Associated Press
SPRINGFIELD, Ill. — The new director of Illinois prisons says union contracts are the source of many problems within the Illinois Department of Corrections and he soon will recommend reforms.
In a memo to Gov. Bruce Rauner released by the agency Monday, prisons chief Donald Stolworthy wrote the contracts contribute to “many of the ills within the system,” including personnel costs and qualifications within management. In documents, he said overtime costs in corrections have skyrocketed in recent years with a master contract allowing it to be assigned by seniority.
Union contracts expire July 1. State employee unions have been heavily criticized by Rauner, who says previous salary and benefits agreements have led to unsusstainable costs.
The Springfield bureau of Lee Enterprises newspapers first reported on the memo. Anders Lindall, spokesman for the state council of the American Federation of State, County and Municipal Employees, told the news bureau that overtime problems at prisons are caused by a lack of staff. The corrections system employs 11,000 people, down from 17,000 employees a decade ago.
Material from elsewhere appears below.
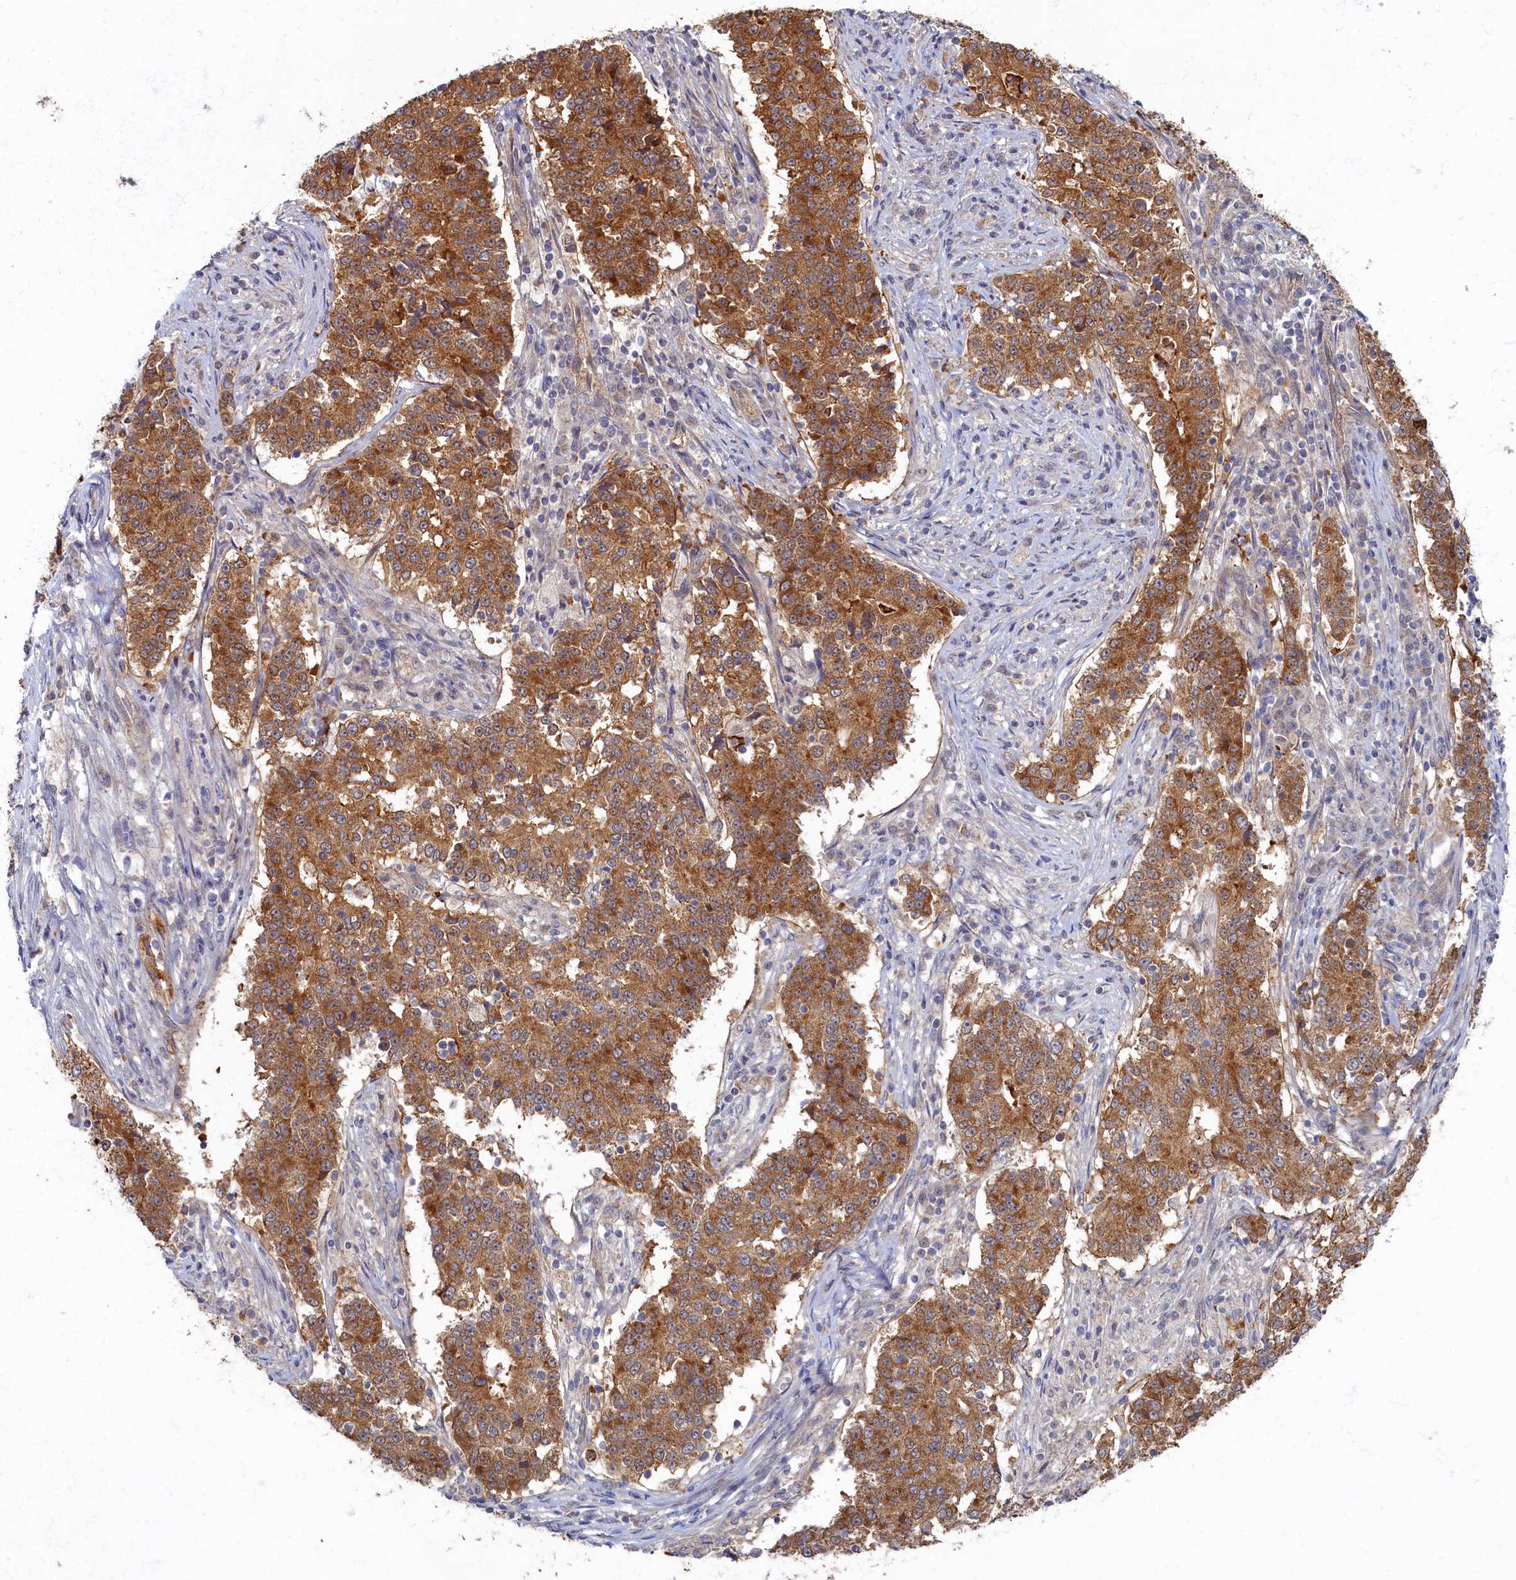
{"staining": {"intensity": "moderate", "quantity": ">75%", "location": "cytoplasmic/membranous"}, "tissue": "stomach cancer", "cell_type": "Tumor cells", "image_type": "cancer", "snomed": [{"axis": "morphology", "description": "Adenocarcinoma, NOS"}, {"axis": "topography", "description": "Stomach"}], "caption": "Immunohistochemical staining of human stomach cancer (adenocarcinoma) exhibits medium levels of moderate cytoplasmic/membranous positivity in about >75% of tumor cells.", "gene": "WDR59", "patient": {"sex": "male", "age": 59}}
In a state House committee meeting last week, Stolworthy told legislators that he backs a budget proposal that would add 400 guards. Rauner has said new employees would help cut overtime costs.
Stolworthy wrote that he’s spotted other problems since taking over last month. He said a lack of newer technology also adds to costs by “wasting staff hours.”
The department doesn’t have an automated timekeeping system, Stolworthy wrote, and old facilities have gates that must be opened and closed manually.
Stolworthy said he’ll complete an action plan to fix the corrections department in the next few weeks. The initiatives, if successful, would “put Illinois in the vanguard of change in U.S. corrections,” he wrote.